A lot of people might be turned off or feel uncomfortable about reading about Hindu Gods and Goddesses. I can assure you that this is not an attempt to convert anyone from their existing religion to a different religion. They are stories, like the stories of Jesus or Muhammad or stories from The Talmud that guide us in the right direction. I hope in the writings I do here to include lots of traditions whose teachings lead to a better life.

I would say that the one thing that may be different from a typical Christian practice might be that I hope to invite people to witness and experience ‘The Divine’ very directly. That all these stories can, universally, be applied in a way of direct experience, and that, I feel, is the difference between yoga and other practices.

Ram Dass wrote, once, about going into a Christian church and noticing that the rituals were beautiful, but that they seemed mundane and ‘routine.’ He went to another church where the rituals were the same, but they were vibrant and active and that made the whole experience different and more authentic.

At the heart of the texts about yoga, there is an allusion to God, who its called Ishwara. They define Ishwara as being beyond time. Other than that, there is no real description. As an ancient, Chinese text, The Tao Te Ching says ‘The Tao (The Way) that can be named is not The Eternal Tao.’ So, yoga establishes that there is something that unites us, and that we probably all share a single consciousness, but it allows for everyone to interpret and define that thing for themselves. It, also, says in The Tao Te Ching that a bowl is an important tool, but the most important part of the bowl is the empty place inside. We get to fill the bowl that is yoga with what defines us – Christ, Buddhist Emptiness, Shiva, Yaweh, Allah, what or whoever.

It is in this light that I share these stories and interpretations. Like we can learn from each other, we can learn from inside and outside our own tradition.
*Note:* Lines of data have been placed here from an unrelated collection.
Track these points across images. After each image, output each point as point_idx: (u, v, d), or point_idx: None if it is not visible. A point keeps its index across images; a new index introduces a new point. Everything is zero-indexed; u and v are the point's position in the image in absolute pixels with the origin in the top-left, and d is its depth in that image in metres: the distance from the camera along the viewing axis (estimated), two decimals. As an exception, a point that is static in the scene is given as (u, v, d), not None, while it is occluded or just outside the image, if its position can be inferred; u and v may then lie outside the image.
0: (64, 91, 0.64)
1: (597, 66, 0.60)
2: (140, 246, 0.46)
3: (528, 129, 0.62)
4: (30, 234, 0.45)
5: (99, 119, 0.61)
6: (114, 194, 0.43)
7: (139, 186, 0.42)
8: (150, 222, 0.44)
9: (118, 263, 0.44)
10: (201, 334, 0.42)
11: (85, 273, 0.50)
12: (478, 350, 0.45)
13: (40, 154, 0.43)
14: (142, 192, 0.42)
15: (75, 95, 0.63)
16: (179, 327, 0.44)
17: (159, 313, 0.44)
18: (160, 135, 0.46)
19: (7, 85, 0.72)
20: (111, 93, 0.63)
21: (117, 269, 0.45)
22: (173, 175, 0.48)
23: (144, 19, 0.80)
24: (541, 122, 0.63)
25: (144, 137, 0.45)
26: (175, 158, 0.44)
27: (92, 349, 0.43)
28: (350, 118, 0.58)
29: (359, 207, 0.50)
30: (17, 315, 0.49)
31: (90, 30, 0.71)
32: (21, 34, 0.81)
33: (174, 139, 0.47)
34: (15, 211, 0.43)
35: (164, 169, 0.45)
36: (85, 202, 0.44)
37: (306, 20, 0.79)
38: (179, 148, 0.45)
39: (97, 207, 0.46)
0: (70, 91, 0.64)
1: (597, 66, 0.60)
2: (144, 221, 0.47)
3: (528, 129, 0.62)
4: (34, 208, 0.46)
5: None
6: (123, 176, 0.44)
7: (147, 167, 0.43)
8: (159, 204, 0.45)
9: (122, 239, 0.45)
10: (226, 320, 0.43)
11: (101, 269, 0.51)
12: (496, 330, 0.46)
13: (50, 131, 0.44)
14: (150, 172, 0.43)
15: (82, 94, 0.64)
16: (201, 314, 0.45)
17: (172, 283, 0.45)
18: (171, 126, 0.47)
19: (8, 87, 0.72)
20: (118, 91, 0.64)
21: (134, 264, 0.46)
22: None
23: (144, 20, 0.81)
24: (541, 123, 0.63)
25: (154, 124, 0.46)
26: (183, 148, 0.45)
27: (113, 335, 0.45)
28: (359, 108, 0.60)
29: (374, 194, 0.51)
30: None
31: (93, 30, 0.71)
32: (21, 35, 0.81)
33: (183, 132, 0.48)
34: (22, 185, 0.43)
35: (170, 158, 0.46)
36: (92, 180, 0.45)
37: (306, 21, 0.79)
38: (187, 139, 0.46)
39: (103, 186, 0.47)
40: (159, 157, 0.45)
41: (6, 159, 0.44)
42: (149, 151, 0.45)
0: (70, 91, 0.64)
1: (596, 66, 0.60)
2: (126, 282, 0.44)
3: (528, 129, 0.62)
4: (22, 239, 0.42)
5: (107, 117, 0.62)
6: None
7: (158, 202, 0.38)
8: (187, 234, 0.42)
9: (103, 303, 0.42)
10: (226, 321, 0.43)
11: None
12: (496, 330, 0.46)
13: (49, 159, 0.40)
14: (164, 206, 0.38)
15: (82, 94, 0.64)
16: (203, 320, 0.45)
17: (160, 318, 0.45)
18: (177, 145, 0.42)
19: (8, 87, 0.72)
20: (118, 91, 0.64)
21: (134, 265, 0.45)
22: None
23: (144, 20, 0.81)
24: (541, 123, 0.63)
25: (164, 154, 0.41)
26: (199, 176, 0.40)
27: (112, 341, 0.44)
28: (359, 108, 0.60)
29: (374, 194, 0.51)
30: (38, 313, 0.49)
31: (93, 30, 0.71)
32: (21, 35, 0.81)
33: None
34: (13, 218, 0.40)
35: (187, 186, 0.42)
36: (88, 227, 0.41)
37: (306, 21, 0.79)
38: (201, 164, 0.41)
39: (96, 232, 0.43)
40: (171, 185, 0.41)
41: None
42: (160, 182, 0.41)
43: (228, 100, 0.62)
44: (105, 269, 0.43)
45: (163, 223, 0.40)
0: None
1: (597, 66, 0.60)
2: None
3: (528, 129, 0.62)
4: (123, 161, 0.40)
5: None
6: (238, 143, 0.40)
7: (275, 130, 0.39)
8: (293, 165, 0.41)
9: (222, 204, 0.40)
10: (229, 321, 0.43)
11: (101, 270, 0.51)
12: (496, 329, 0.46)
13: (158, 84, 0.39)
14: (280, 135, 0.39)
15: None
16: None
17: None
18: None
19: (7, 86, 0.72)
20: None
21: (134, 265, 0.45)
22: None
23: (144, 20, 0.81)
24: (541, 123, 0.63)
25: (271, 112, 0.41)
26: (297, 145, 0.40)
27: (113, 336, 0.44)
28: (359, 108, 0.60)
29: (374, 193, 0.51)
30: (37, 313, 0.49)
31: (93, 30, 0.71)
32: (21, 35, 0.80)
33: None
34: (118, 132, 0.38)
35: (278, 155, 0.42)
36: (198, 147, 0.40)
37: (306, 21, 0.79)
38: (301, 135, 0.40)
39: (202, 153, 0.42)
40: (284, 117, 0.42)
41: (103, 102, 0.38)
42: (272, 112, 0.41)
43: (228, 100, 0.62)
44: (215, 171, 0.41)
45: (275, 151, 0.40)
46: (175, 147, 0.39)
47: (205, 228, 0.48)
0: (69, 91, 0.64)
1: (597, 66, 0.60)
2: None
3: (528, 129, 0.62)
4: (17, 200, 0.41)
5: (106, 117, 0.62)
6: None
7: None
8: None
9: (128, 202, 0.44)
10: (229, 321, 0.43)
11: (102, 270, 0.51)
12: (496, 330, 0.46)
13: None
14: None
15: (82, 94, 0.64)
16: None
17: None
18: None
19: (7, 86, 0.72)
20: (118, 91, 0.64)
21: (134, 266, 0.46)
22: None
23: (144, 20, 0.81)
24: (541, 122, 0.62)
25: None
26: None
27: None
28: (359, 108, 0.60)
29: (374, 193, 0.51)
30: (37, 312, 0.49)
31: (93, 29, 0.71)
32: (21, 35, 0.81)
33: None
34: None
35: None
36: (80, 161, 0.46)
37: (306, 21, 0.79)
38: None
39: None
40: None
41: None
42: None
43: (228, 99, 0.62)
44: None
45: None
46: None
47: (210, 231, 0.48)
Today’s story is about offering. We make offering in all traditions. When we are in a state of offering, we are at our finest. When we are doing something not just for ourselves – when we are doing it for those we love, when we are doing it for whatever is divine, it takes on a whole, different, meaning. As we get into the seasons of Hanukkah, Christmas, Kwanzaa, and our other winter festivals, the common theme is giving and accepting. My parents gave me the same lessons as probably most everyone received about how giving during this season is more meaningful that getting. We all know this to be true.

In the early days of the world, people were just populating the planet and finding their paths. Most people went about doing their chores, caught up in the drama of their mundane lives, searching for food and pleasure – like we still do.

But there were a few -seven – people who noticed that there must be something more to this life and world than the daily activities. They noticed that there was something about quiet and contemplation and stillness that ran totally counter to all they were taught from the other people about life, but that was profound. In those moments of silence and stillness, there seemed to be a view of a purpose of life that was obscured by the hustle and bustle of everyday living.

In the space of the quiet and stillness, there people could better understand themselves, and got a sense of a ‘still quiet inner voice’ which they called Shiva – ‘that which is,’ or ‘that which possesses life!’

Over time, seven of these people found each other, and they shared their experiences of their inner learnings. They started practicing silence and stillness together.

Slowly, they started receiving some teachings and messages from the silence. These were the first teachings of yoga:

Yoga is Now.

Yoga is stilling the wandering and churning of the mind.

Yoga is the abiding in one’s true nature.

Yoga is the elimination of violence toward oneself and others.

And so on.

For eighty years, these yogis, known as The Seven Accomplished Ones, or, in Sanskrit, The Sapta Rishis, studied until they mastered their cravings, yoga postures, turning inward, meditation and achieving high states of bliss and ecstasy.

Then Shiva, the name they had given the silence, told them that it was time for them to start spreading what they had learned to others throughout the world. That they were ready. They were enlightened masters who, now, had a duty to share the value of these practices with others, so that others, also, could receive the benefit of what they had learned.

The Risihis readied themselves, and, just before setting out in all the directions, came together one last time to say ‘goodbye’ and to practice in the silence together, one last time.

Shiva told them how accomplished they were, and he insisted on one last thing: an offering.

Shiva did not insist on this offering for any personal gain. After all, he was consciousness, stillness, silence, aliveness. There was nothing beyond these things that he could ever want. But he knew that if the Rishis set out with a sense of giving, of offering, that they would be more inspired and their teachings would have more value.

The Rishis sat together contemplating the offering. Like Shiva, they had renounced all the worldly things. They had no possessions or any thing they could offer.

Then they realized that what they had was what they had learned. They had the teachings they were preparing to set out to share.

So, they offered them. They offered their knowledge and understanding. They gave all that they had – all their intellect and wisdom – up to The Divine.

In doing so, they became completely empty.

And in this emptiness, their wisdom was magnified many fold, and they achieved states of enlightenment they did not know was possible.